Once I have a handle on all of them, my words are sitting in a row, just waiting for me to take them from my mind and put them onto paper, to actually write them down….then my agraphia kicks in. How do I write?
My fingers used to know the way around my keyboard with ease. I could text my socks off and I had pretty darn good handwriting as well. The thing with agraphia is everything turns into goobly gook when I try to write it down. Something that I took for granted before, now requires my full attention.
My fingers don’t know where to go unless I make a conscious effort.
Remember all of the lists and more lists I was making?
Well, they contributed to my therapy as well as being completely therapeutic. The hours and hours spent writing one word, followed by another, followed by another, seemed endless until that very first blog post came out.
Slowly but surely, on 26 May, 14 weeks after my stroke, I hit send.
Sent to all of you, with a tense feeling of emotions all tangled up inside me. Would you judge me? Even worse, feel sorry for me? I did not know what I was doing. I only knew that it felt right.
That twelve-hundred words post took me upwards of 20 hours to write.
That’s 60 words per hour.
Or, a single word per minute.
Since the end of May, I have written well over 10’000 published words. So yeah, I feel it.
I feel the accomplishments of a writer re-learning her craft. I feel the meaning of my words. I feel the stress of not getting those words out to you quickly enough….of having something important to say….
I want to shout sometimes.
Hell, sometimes I do shout! “Will. Anything. Ever. Be. The. Same???”
And then, I break down and cry.
And then, I begin doing the only thing that I can do.
I start working.
I’m damn lucky. I have the access to work thru my deficits. I have the resources. And I have the will to do just that.
Enter Seth, my speech therapist, my go-to for all gripes, bitches and celebrations thru these sidewinding 30 weeks.
You see, Seth has been thru it all with me. He’s worked by my side for 2 hours each and every day.
He’s like a positive guiding light, carrying me thru the ugly, back-breaking bits, the ones that do my head in. And he doesn’t flinch. If anything, it spurs him on, to spur me on.
Even when I’m tired. Tired of this shitty stroke. Tired of all the shitty work that goes with it.
Because Seth knows what I’m going thru.
Never failing, always flexible, perpetually (annoyingly) positive, I’m proud to also call him my friend.

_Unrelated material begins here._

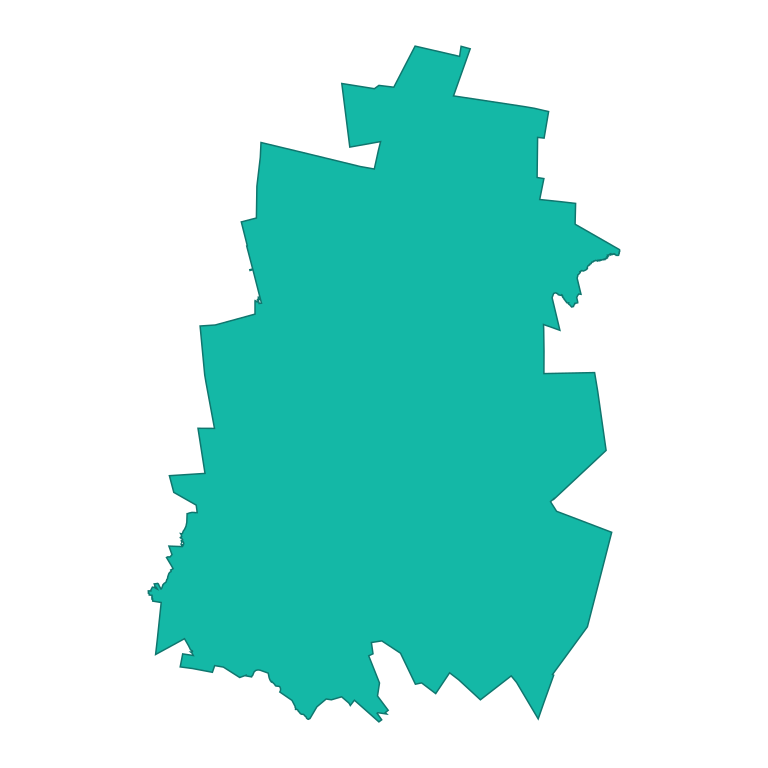 the district of Guadalcázar, San Luis Potosí, Mexico
{"feature_id": "50627088B22261172610418", "entity_name": "Guadalcázar", "entity_type": "district", "adm_level": 2, "iso_a3": "MEX", "parent_name": "Mexico", "parent_adm1": "San Luis Potosí", "projection": "orthographic", "projection_center": [-100.275, 22.904], "detail": "fine", "context": "isolated", "style": "filled", "palette": "teal", "viewbox_px": 768, "rotation_deg": 0, "n_neighbors": 0, "source": "geoboundaries", "source_scale": "gbopen_adm2", "svg_char_len": 5882}
<svg xmlns="http://www.w3.org/2000/svg" viewBox="0 0 768 768"><path d="M374.4,88.7L341.8,83.5L349.8,147.1L380.6,141.6L378.4,150.4L374.3,169.0L360.1,166.5L308.0,153.8L261.0,142.5L260.3,157.3L256.9,186.2L256.4,218.0L241.3,221.9L247.3,245.8L246.7,246.0L252.7,269.0L249.8,269.7L250.0,270.5L252.9,269.7L259.9,297.1L258.3,297.2L258.5,298.4L258.4,298.5L258.6,299.1L258.2,299.1L257.5,299.5L257.4,300.0L258.5,300.4L259.7,299.0L260.3,298.6L261.5,303.2L259.1,303.5L258.9,302.0L258.5,301.8L257.7,301.6L257.2,302.0L255.1,300.6L255.0,300.9L255.0,314.1L215.2,325.0L200.1,326.0L204.7,374.8L205.9,382.0L214.5,428.4L198.0,428.3L205.0,473.4L169.4,475.7L173.8,492.4L196.2,505.1L197.2,512.6L196.3,512.5L195.9,512.7L195.4,512.7L195.0,512.7L194.8,512.5L193.8,512.5L193.2,512.4L191.9,512.4L190.6,512.7L190.0,512.8L188.1,513.4L187.9,513.7L187.1,513.7L186.8,522.3L186.0,526.2L184.5,529.4L183.2,531.2L182.5,533.3L181.9,533.8L180.6,533.6L181.3,534.7L181.4,535.5L181.7,536.4L180.9,537.1L180.3,537.5L180.5,537.9L181.2,537.5L182.7,539.9L181.9,540.4L181.3,540.5L181.7,542.1L181.8,541.8L183.3,541.9L183.8,543.3L183.4,544.9L181.2,544.4L181.6,545.2L182.4,545.1L182.7,546.0L182.6,546.3L182.3,546.6L168.9,546.1L172.0,554.6L170.1,556.9L167.6,556.9L166.5,557.5L172.0,566.7L173.1,568.7L172.5,569.1L170.7,570.0L171.2,571.0L171.0,571.6L170.2,572.0L169.5,572.6L168.8,573.7L167.7,577.0L167.6,578.2L167.5,578.7L166.8,579.5L166.1,581.9L165.2,582.8L164.5,583.1L163.6,584.0L163.4,584.5L163.0,584.6L161.8,588.1L161.4,588.4L161.1,589.0L160.9,589.0L160.4,588.0L158.8,585.1L158.8,584.8L158.4,584.0L157.7,583.4L157.2,583.5L154.2,583.9L154.9,585.8L154.8,586.7L156.1,587.2L157.2,589.0L155.6,588.2L155.5,587.8L155.2,587.7L152.4,587.1L150.9,590.0L150.9,590.9L148.3,590.9L148.4,593.2L148.9,593.2L149.2,594.2L149.2,595.0L152.0,595.3L151.9,597.3L152.2,597.3L151.9,598.9L152.6,598.9L152.7,601.1L161.2,602.5L157.3,639.5L155.6,654.5L184.5,638.7L188.7,646.0L190.6,649.9L192.2,650.8L192.4,651.1L192.5,651.4L192.0,651.9L190.7,652.0L191.9,652.9L193.3,655.5L182.7,653.9L180.2,666.9L192.4,668.5L212.4,672.3L214.7,665.6L223.4,667.1L239.7,677.5L245.8,675.3L245.6,675.8L251.6,676.9L252.1,675.8L252.6,675.5L254.1,671.9L255.8,670.4L258.0,669.9L260.1,670.2L268.2,673.1L269.1,677.6L269.7,679.3L270.6,681.1L271.7,681.4L271.7,681.7L271.6,682.1L272.2,682.1L272.5,682.3L274.5,684.2L275.5,685.8L276.0,686.0L279.2,686.4L279.6,686.6L279.9,687.0L280.3,687.9L280.6,689.1L280.4,690.8L279.8,692.0L292.0,700.4L295.2,706.6L295.1,707.2L295.2,707.5L295.7,708.2L295.5,708.9L295.5,709.4L296.1,709.5L296.6,709.4L296.9,709.4L297.6,709.8L298.1,710.6L298.4,711.4L299.4,712.2L300.1,713.3L300.5,713.7L301.5,714.2L303.5,714.4L303.8,714.6L304.9,716.0L305.8,716.5L306.6,718.2L307.7,719.1L308.5,719.3L308.8,719.2L309.6,718.5L310.0,718.5L316.9,706.8L326.2,699.0L331.4,699.8L341.6,696.8L348.6,702.8L349.3,703.6L350.3,705.5L354.4,700.2L378.9,721.9L381.7,719.8L377.1,713.3L377.8,712.7L386.7,714.0L385.3,712.6L388.2,710.3L377.5,696.0L379.5,683.0L368.7,655.8L373.0,653.8L371.4,642.5L381.8,640.9L400.5,653.2L415.4,684.2L421.6,682.9L435.7,693.6L449.6,672.8L458.7,679.8L480.4,699.8L511.2,675.9L516.6,682.5L538.2,718.9L543.9,702.5L553.7,675.2L552.5,674.5L587.4,626.8L611.7,532.3L556.6,511.3L550.5,501.7L553.8,498.7L553.9,499.2L606.1,450.4L597.7,391.2L594.6,372.6L543.9,373.6L544.0,351.4L543.7,329.1L543.5,324.5L559.9,330.3L552.1,297.7L553.7,293.4L555.7,292.8L556.1,293.0L556.4,293.1L556.5,293.3L556.9,293.4L557.1,293.4L557.2,293.6L557.7,293.8L558.2,294.7L558.4,294.8L558.6,294.7L559.4,295.0L559.9,295.1L560.1,295.3L561.3,295.2L561.5,295.4L561.7,294.8L562.2,295.1L562.6,295.9L562.8,296.8L562.7,297.2L563.2,297.7L563.2,297.8L563.5,298.0L564.0,298.6L564.0,299.0L564.3,299.5L565.2,300.4L565.4,300.9L565.8,301.2L566.0,301.7L566.4,301.9L566.7,302.6L567.2,302.9L568.6,302.8L568.4,303.3L568.5,303.9L569.3,304.6L569.6,304.7L571.6,307.0L572.9,306.7L573.5,306.5L573.5,305.7L573.8,305.3L574.6,304.5L574.7,303.4L577.7,302.8L577.7,301.9L576.7,297.5L577.6,295.6L578.8,294.0L581.0,294.3L577.1,278.1L577.4,277.0L577.7,276.3L577.7,275.3L577.9,274.8L578.4,274.6L580.0,272.8L580.2,272.5L580.0,272.0L580.3,272.1L580.5,271.6L580.8,271.1L581.1,271.0L581.5,270.9L581.6,270.6L581.9,270.5L582.2,270.8L583.5,271.0L585.3,270.2L586.8,269.3L586.9,268.7L587.4,268.5L587.4,268.0L587.2,267.4L587.6,266.8L587.6,266.5L587.8,266.0L588.3,265.7L588.6,265.3L588.9,265.4L589.1,265.0L589.3,264.9L589.6,264.9L589.8,264.1L590.7,263.9L590.9,263.6L591.2,263.4L591.6,262.3L591.9,262.1L592.5,262.1L593.2,261.8L593.4,261.3L593.7,261.1L593.9,261.0L594.3,261.1L594.8,260.7L595.4,260.7L595.6,260.6L595.7,260.4L596.7,260.6L597.3,261.1L597.5,261.0L598.0,260.2L598.3,260.7L598.4,260.8L598.6,260.8L599.1,260.4L599.3,260.7L599.6,260.8L600.1,260.6L600.0,260.1L600.7,260.2L600.8,259.9L601.4,260.1L601.5,260.1L601.7,259.8L602.2,259.9L602.5,259.7L602.9,259.5L603.3,259.7L603.5,259.6L604.0,259.8L604.2,259.6L604.1,259.1L605.3,258.8L605.8,258.3L606.0,258.4L606.0,258.6L606.5,258.0L606.8,257.9L606.9,257.7L607.1,257.6L607.2,258.0L607.6,257.7L607.5,257.1L607.1,256.8L607.6,256.5L607.7,256.3L608.1,256.2L607.8,255.9L607.5,256.1L607.4,256.1L607.6,255.6L607.5,255.3L608.1,255.4L608.4,255.2L608.4,254.9L609.0,254.8L609.9,255.0L609.8,254.6L610.1,254.5L610.0,254.0L610.2,253.9L610.4,254.1L610.5,254.6L611.0,254.6L611.0,254.2L611.6,254.7L612.0,254.5L612.1,254.1L612.5,254.5L613.3,254.1L613.8,254.2L613.8,253.9L613.9,253.7L614.2,253.7L614.9,254.4L615.1,254.3L615.4,254.7L615.9,255.0L616.2,255.4L616.7,255.2L617.3,255.2L617.9,255.5L618.6,255.2L618.8,254.7L618.8,253.9L619.2,253.5L619.0,253.0L619.3,252.6L619.2,252.0L619.6,251.6L619.5,251.3L619.7,251.0L619.6,249.8L619.4,249.6L575.4,224.4L575.1,223.7L575.6,203.4L559.9,201.6L539.7,199.5L543.9,178.6L537.1,177.5L537.6,137.4L544.1,138.1L548.6,111.6L534.4,108.3L524.4,106.6L453.5,95.9L470.2,48.8L461.1,46.3L459.6,56.4L415.1,46.1L393.8,87.2L378.9,85.4L374.4,88.7Z" fill="#14b8a6" stroke="#0f766e" stroke-width="1.5"/></svg>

A friend who, at the end of the day, can guide me in the work.
I said that I found meaning in my writing. But, the answer to the screamy question ‘Will. Anything. Ever. Be. The. Same’ is a resounding NO!
Things will never be the same.
I was walking along, quite happily, when all of a sudden this stumbling block of sorts came crashing down. As the rubble was cleared away, I was left with all the options.
I could give up, but that is decidedly un-me-like. I could do a half-assed job of it, making myself into a version of Stacie. Also, not my style.
What I’m gearing up for is something a little bit different.
You see, I’m going to go all in. I realised that I can make a difference to you.
Taking my stroke, my resources, my will and my writing, I hope to create a path for anyone who struggles, like I do.